Входная дверь с шумом распахнулась. На пороге стоял мужчина, настолько широкий в плечах, что, казалось, эта дверь слишком мала для него. Но лицо его было бледным, огромные мускулистые руки не находили себе места, а в темных расширенных глазах метался пережитый кошмар.
— Ридден! — ахнула Хириэль. — Что случилось?
— Все. Поздно, — медленно произнес Ридден. — Верланд уничтожен Темным Пламенем.
Темное Пламя, или Крестовый поход идиотов
— Блестящая победа доблестной российской ар… хр… — фраза оборвалась на полуслове.
Ингвэ покрутил настройку, но не смог поймать ничего, кроме треска и шума.

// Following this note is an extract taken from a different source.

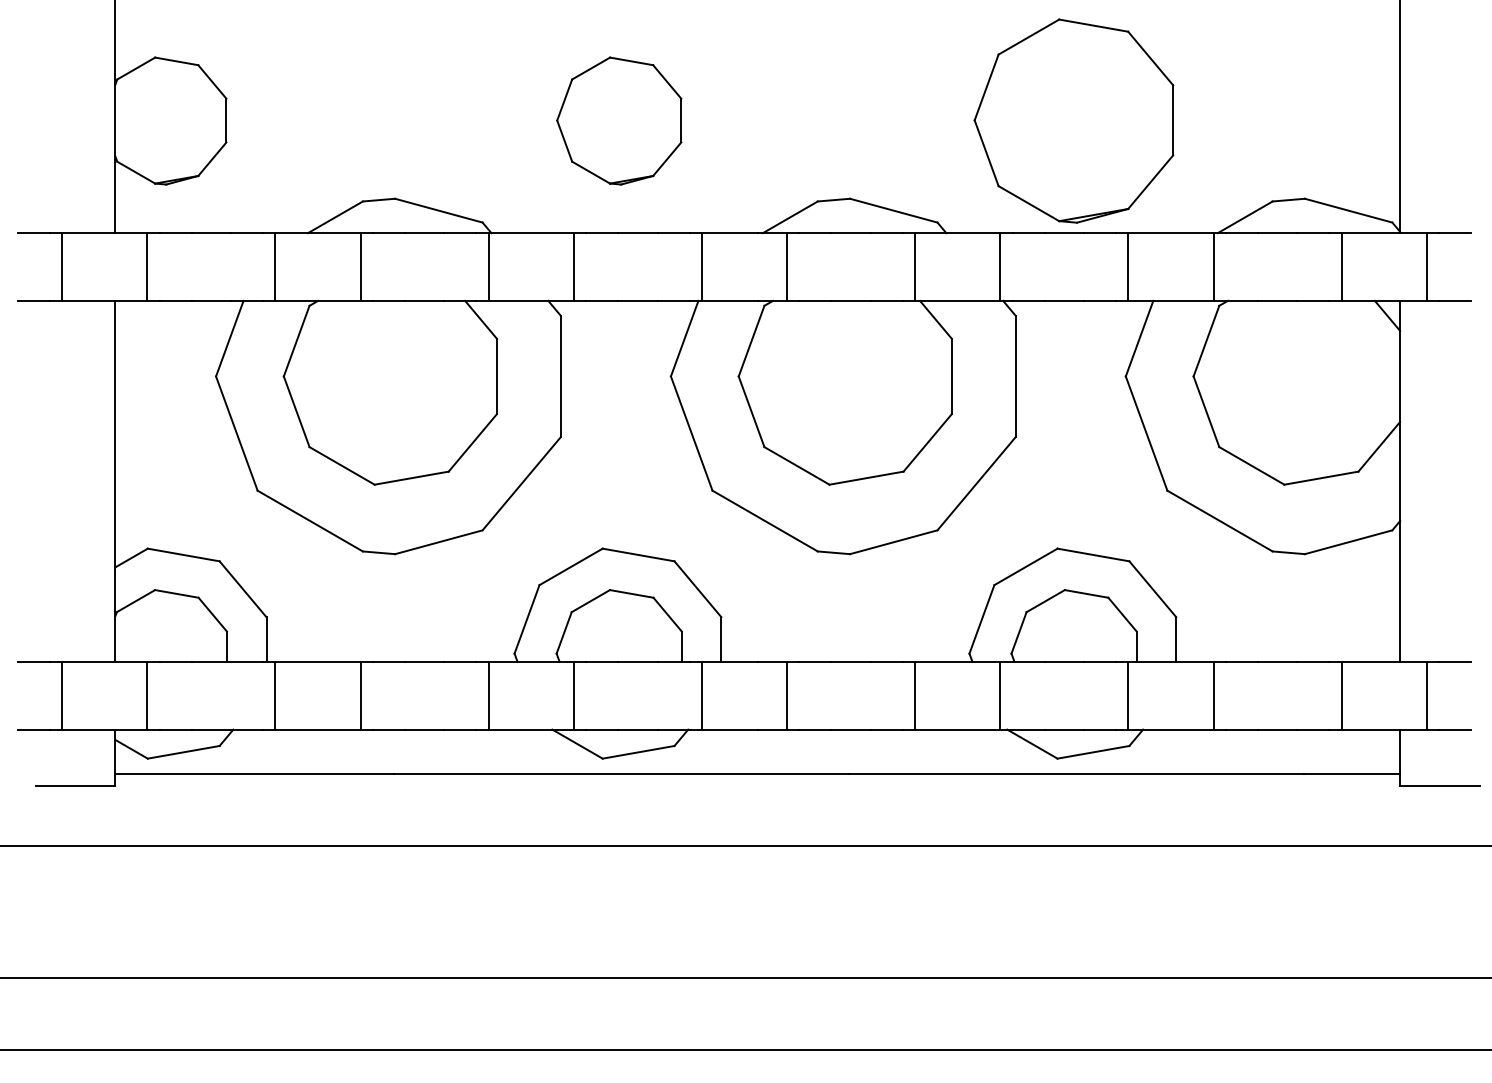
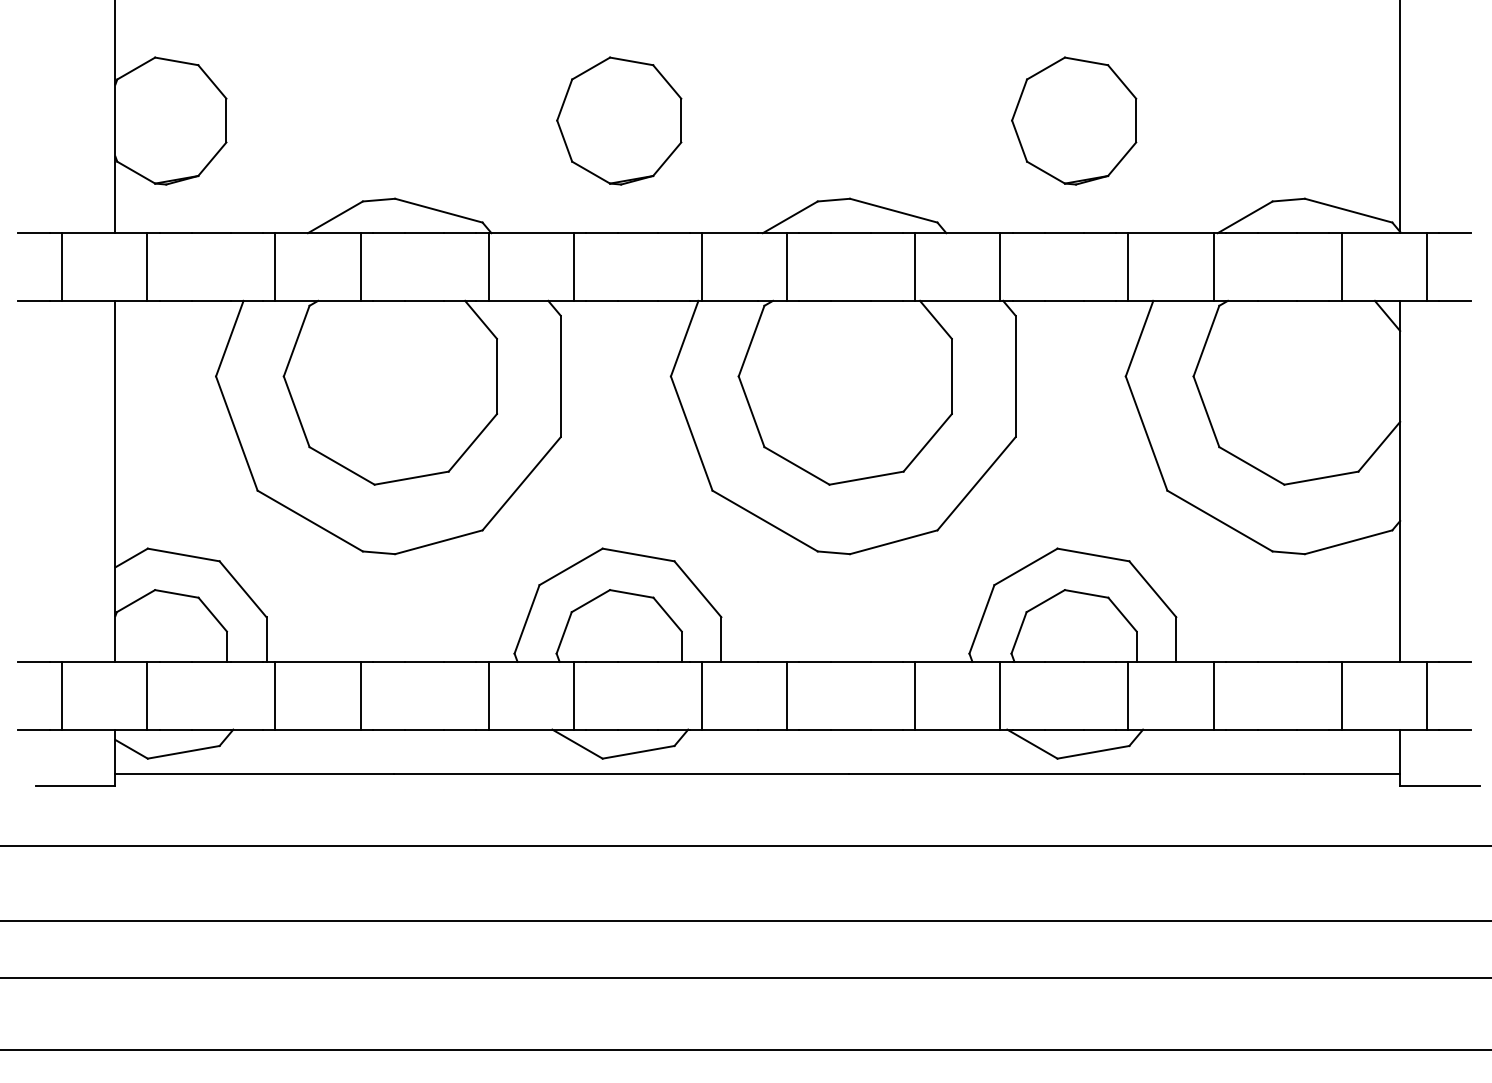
part at (1073, 120) size: 202x206 px -> 127x130 px
line at (745, 921): none -> present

— Да плюнь ты, государь, на этот приемник, он нашей эпохе несозвучен, — иронически предложил Митрандир. — И вообще, ну их всех вместе с их липовыми победами!
— Почему липовыми? — удивленно спросила Лусиэн.
— А потому, что после блестящих побед не меняют министра обороны четыре раза за полтора года. Это во-первых. Во-вторых, мне что-то не верится, что один десантный полк может взять такой город за полчаса. Я же сам был десантником, в конце концов. Я же знаю, сколько потребовалось сил и крови, чтобы взять Кабул. А если кто-то врет в одном — значит, он врет во всем. И вообще, победа создается не в бою, а в мирное время. А мы в мирное время пустили свою страну в распыл, и если что сделали качественно, так вот именно это. Ну и откуда при таком раскладе возьмется блестящая победа? Из гнилого воздуха, что ли?
Митрандир саркастически хмыкнул.
— А, кстати, что это мы обсуждаем здесь всякую дребедень? — неожиданно спросил он. — А не выпить ли нам за здоровье государя и его… это… августейшей супруги? А то, может, и покрепче чего-нибудь найдется? Черт с ним, с приемником, сломался так сломался!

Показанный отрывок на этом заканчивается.